DO THIS:
In every item below, change "myFeature" to "tubeFeature" and write out each program again with everything else left as it is.

SUPPLIED DATA:
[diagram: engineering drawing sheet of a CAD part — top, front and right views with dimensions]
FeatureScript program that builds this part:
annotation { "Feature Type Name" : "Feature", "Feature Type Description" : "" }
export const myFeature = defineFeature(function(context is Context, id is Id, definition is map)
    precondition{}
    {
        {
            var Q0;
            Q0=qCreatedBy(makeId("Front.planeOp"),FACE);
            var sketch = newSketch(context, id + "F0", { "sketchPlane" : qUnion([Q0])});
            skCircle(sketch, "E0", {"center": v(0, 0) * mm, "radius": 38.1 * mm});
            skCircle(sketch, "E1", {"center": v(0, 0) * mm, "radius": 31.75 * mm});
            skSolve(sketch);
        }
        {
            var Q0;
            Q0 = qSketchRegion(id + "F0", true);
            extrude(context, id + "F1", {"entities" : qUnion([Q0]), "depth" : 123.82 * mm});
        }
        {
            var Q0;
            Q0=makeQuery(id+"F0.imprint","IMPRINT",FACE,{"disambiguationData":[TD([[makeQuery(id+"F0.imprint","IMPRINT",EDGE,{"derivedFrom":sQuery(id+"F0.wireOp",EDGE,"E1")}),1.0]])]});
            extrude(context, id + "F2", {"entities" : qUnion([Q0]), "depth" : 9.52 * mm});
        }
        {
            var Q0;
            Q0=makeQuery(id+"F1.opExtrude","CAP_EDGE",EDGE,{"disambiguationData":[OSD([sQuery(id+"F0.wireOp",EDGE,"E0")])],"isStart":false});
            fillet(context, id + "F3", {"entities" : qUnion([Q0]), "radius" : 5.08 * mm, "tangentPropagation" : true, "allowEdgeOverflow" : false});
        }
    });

RESULT BELOW:
[diagram: engineering drawing sheet of a CAD part — top, front and right views with dimensions]
FeatureScript program that builds this part:
annotation { "Feature Type Name" : "Feature", "Feature Type Description" : "" }
export const tubeFeature = defineFeature(function(context is Context, id is Id, definition is map)
    precondition{}
    {
        {
            var Q0;
            Q0=qCreatedBy(makeId("Front.planeOp"),FACE);
            var sketch = newSketch(context, id + "F0", { "sketchPlane" : qUnion([Q0])});
            skCircle(sketch, "E0", {"center": v(0, 0) * mm, "radius": 38.1 * mm});
            skCircle(sketch, "E1", {"center": v(0, 0) * mm, "radius": 31.75 * mm});
            skSolve(sketch);
        }
        {
            var Q0;
            Q0 = qSketchRegion(id + "F0", true);
            extrude(context, id + "F1", {"entities" : qUnion([Q0]), "depth" : 123.82 * mm});
        }
        {
            var Q0;
            Q0=makeQuery(id+"F0.imprint","IMPRINT",FACE,{"disambiguationData":[TD([[makeQuery(id+"F0.imprint","IMPRINT",EDGE,{"derivedFrom":sQuery(id+"F0.wireOp",EDGE,"E1")}),1.0]])]});
            extrude(context, id + "F2", {"entities" : qUnion([Q0]), "depth" : 9.52 * mm});
        }
        {
            var Q0;
            Q0=makeQuery(id+"F1.opExtrude","CAP_EDGE",EDGE,{"disambiguationData":[OSD([sQuery(id+"F0.wireOp",EDGE,"E0")])],"isStart":false});
            fillet(context, id + "F3", {"entities" : qUnion([Q0]), "radius" : 5.08 * mm, "tangentPropagation" : true, "allowEdgeOverflow" : false});
        }
    });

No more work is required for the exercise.